Réouverture du poste-frontière de Rafah : le jeu géopolitique derrière le corridor humanitaire et la paix fragile
26/01/2026
Fin janvier 2026, une nouvelle émergeant de la bande de Gaza a rapidement capté l'attention mondiale : des responsables palestiniens ont annoncé la réouverture prévue pour la semaine suivante du poste frontalier de Rafah, qui relie Gaza à l'Égypte. Il ne s'agit pas d'un simple ajustement des contrôles frontaliers, mais d'une étape cruciale touchant aux nerfs sensibles de la région du Moyen-Orient. Depuis l'entrée en vigueur de l'accord de cessez-le-feu en octobre 2025, ce passage, considéré comme une bouée de sauvetage par plus de 2 millions d'habitants de Gaza, était resté fermé. Aujourd'hui, sa réouverture est largement perçue comme un signal emblématique de l'entrée dans la deuxième phase du plan américain en 20 points, derrière lequel se cache un jeu complexe de forces multiples impliquant les États-Unis, Israël, le Hamas, l'Égypte, le Qatar, la Turquie et d'autres acteurs.
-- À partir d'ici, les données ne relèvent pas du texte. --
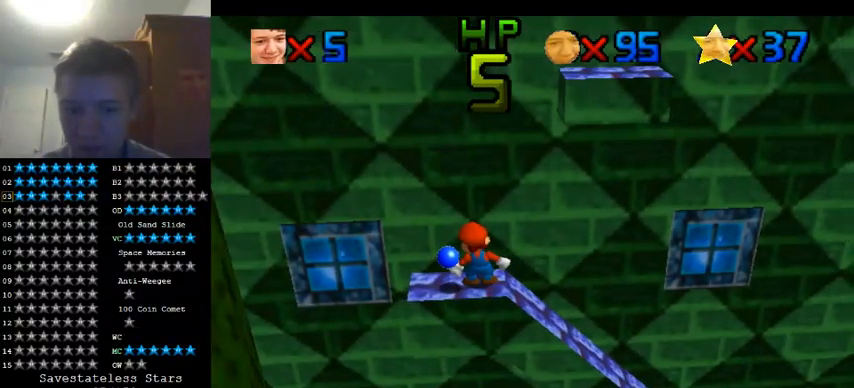
{"buttons": [], "left_stick": "center", "events": [[100, "left_stick", "up"], [200, "left_stick", "center"]]}
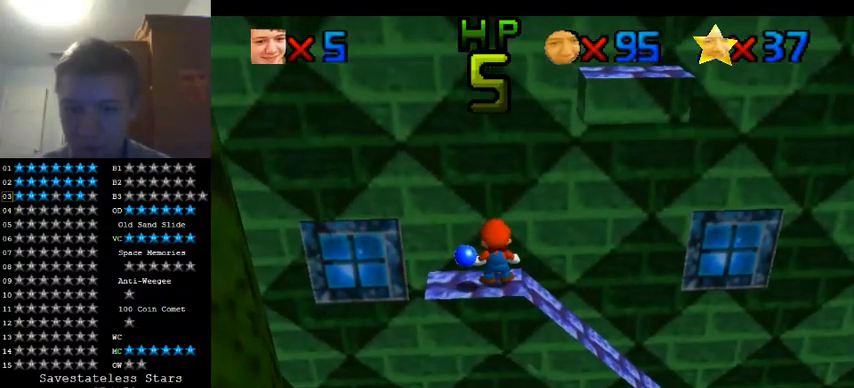
{"buttons": ["Z"], "left_stick": "center", "events": [[400, "Z", "down"]]}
Points clés du cadre de cessez-le-feu.
La réouverture du poste frontière de Rafah n'est pas un événement isolé, mais s'inscrit dans un cadre politique et sécuritaire complexe. Le 10 octobre 2025, sous la médiation de l'ancien président américain Donald Trump, Israël et le Hamas ont conclu un accord de cessez-le-feu, mettant fin à deux années de guerre à Gaza. Au cœur de cet accord se trouve le plan dit des 20 points, visant à assurer la stabilité et la reconstruction à long terme de Gaza. Le plan est divisé en plusieurs phases : la première se concentre sur la cessation des hostilités et la libération des otages, tandis que la seconde implique des arrangements plus complexes : le désarmement du Hamas, le retrait des troupes israéliennes de la majeure partie de Gaza, le déploiement de forces de surveillance internationales, et le lancement de la gouvernance et de la reconstruction de Gaza.
L'ouverture du poste frontalier de Rafah est le symbole le plus tangible du lancement de la deuxième phase. Pour la bande de Gaza, bloquée depuis de nombreuses années, ce point de passage est pratiquement la seule liaison terrestre permettant à 2,3 millions d'habitants de communiquer avec le monde extérieur. Les Nations Unies et les agences humanitaires appellent depuis longtemps à sa réouverture pour atténuer la grave crise humanitaire à Gaza. Depuis le début de la guerre en octobre 2023, plus de 71 000 personnes ont été tuées dans la bande de Gaza, les infrastructures ont été largement détruites et les produits de première nécessité tels que les soins médicaux, la nourriture et le carburant sont extrêmement rares. L'ouverture du point de passage signifie que l'aide humanitaire pourra entrer plus facilement et que certains résidents pourront également avoir la possibilité de se rendre à l'étranger pour recevoir des soins médicaux ou rendre visite à leur famille.
Cependant, le gouvernement israélien a toujours maintenu une attitude réservée à cet égard. Israël a fait du retour par le Hamas de la dernière otage israélienne – les restes du policier décédé Ran Gvili – une condition préalable à la réouverture du point de passage. Gvili a été tué lors de l'attaque du 7 octobre 2023 et son corps a été emmené dans la bande de Gaza. Bien que le Hamas ait affirmé avoir fourni à Israël, par l'intermédiaire de médiateurs, des informations sur l'emplacement des restes, Israël insiste pour qu'une action concrète de restitution soit observée. Cette impasse a maintenu le point de passage de Rafah fermé pendant près de quatre mois après l'entrée en vigueur du cessez-le-feu.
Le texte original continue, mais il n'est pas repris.